Back in the 1970s at about the time the pocket calculator and VCR were released and Star Wars first hit movie theaters, Americans saved over 10% of what they earned. So, one in ten dollars they earned was not spent, but went towards saving, likely for retirement. That made sense. You work for roughly 45 years, and then you retire for approximately 20. Since retirement is approximately half of your working life, it appears sensible to put together a nest egg to prepare for it, with growth in the money you save helping grow those savings over time.
However, since then the savings rate has more than halved and it’s now below 5%, so now less than 1 dollar in twenty goes toward saving. A lot of factors play into this, but with such a big change, it’s clear Americans are less well prepared for retirement. In part, that’s why we see Americans working longer, often not by choice but by financial necessity. The outlook for America is not good if retirement savings do not improve. This may be why the MyRA initiative was recently announced in the 2014 State of the Union to help Americans start saving for retirement.
There are several things you can do to better prepare for retirement. The first is to start saving, assuming you’re not substantially in debt, if you are in debt, paying it down is likely the best option before starting to save.
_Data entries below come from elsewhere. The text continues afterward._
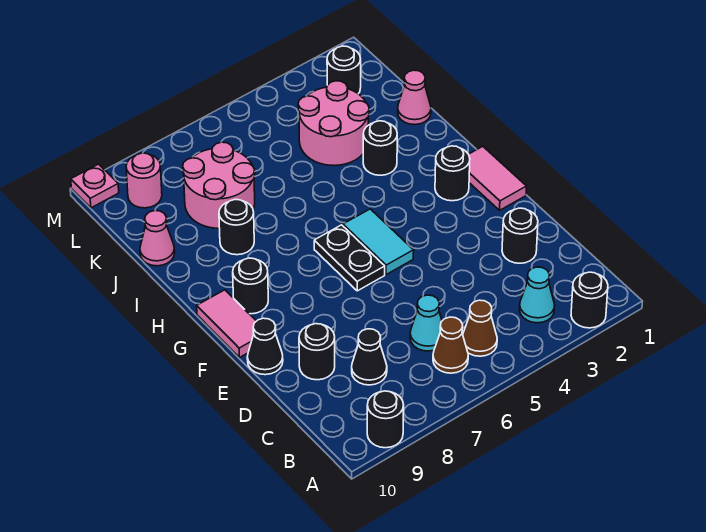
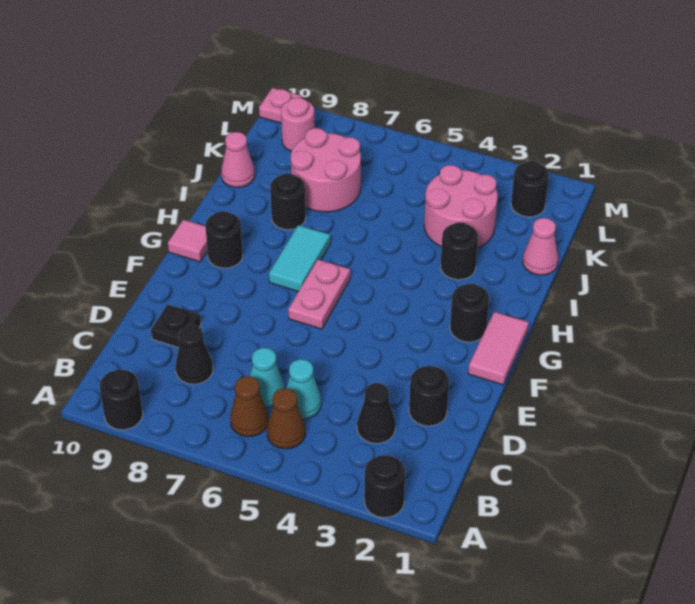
cyan 1x1 cone [520,267,555,323] -> cyan 1x1 cone moved to [286,359,321,419]
black 1x1 round brick [299,324,335,380] -> black 1x1 plate [151,304,201,348]
black 1x1 cone [247,318,283,375] -> black 1x1 cone moved to [357,383,396,443]
cyan 1x2 tile [343,209,414,275] -> cyan 1x2 tile moved to [269,225,330,292]
black 1x2 plate [314,225,385,291] -> pink 1x2 plate [288,260,350,329]
pink 1x2 tile [197,290,256,358] -> pink 1x1 tile [168,220,207,262]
Like many things in life, the earlier you start saving the easier it is. One tip for saving is to save most of any pay rises you receive via automatic deduction from your paycheck. You’ve been able to live on the paycheck before, so rather than spend the pay rise, save it. If you do this over time, you will gradually increase your savings rate without feeling the effects in terms of having to cut what you spend. Saving unexpected money like tax refunds can also be a helpful way to save. It also helps to look for ways to save that have preferential tax status such as IRAs or 401(k)s using these options can help lower your tax bill and increase your savings as long as you’re sure you can invest the money for the long term. 401(k) matching can also be a very helpful way to save if your employer offers it.
In terms of how to save, a number of online sites, such as FutureAdvisor, can help you work out a sensible portfolio online for free. The core of long term saving is to consider investing in a broad selection of stocks across companies, industries and countries. Going back over 100 years in the US, stock markets have proven a good place to invest, with an annual return of approximately 6% a year. 6% may not sound like much, but that doubles your money every 12 years. However, this strong long term return from the stock market also comes with risk, in bad years the stock market can fall as much as 40%. That’s why it’s also helpful to diversify into other investments such as bonds, real estate and inflation protected securities. It’s also important to pay close attention to any fees you pay, recent research has shown that the difference between high and low fees can cost you up to 20% of the amount you invest for retirement.
American isn’t saving enough, but you can do better than that, by looking at ways to divert money from your paycheck as it grows to put it toward retirement, and thinking about a diversified and tax efficient way to invest that money for the long term.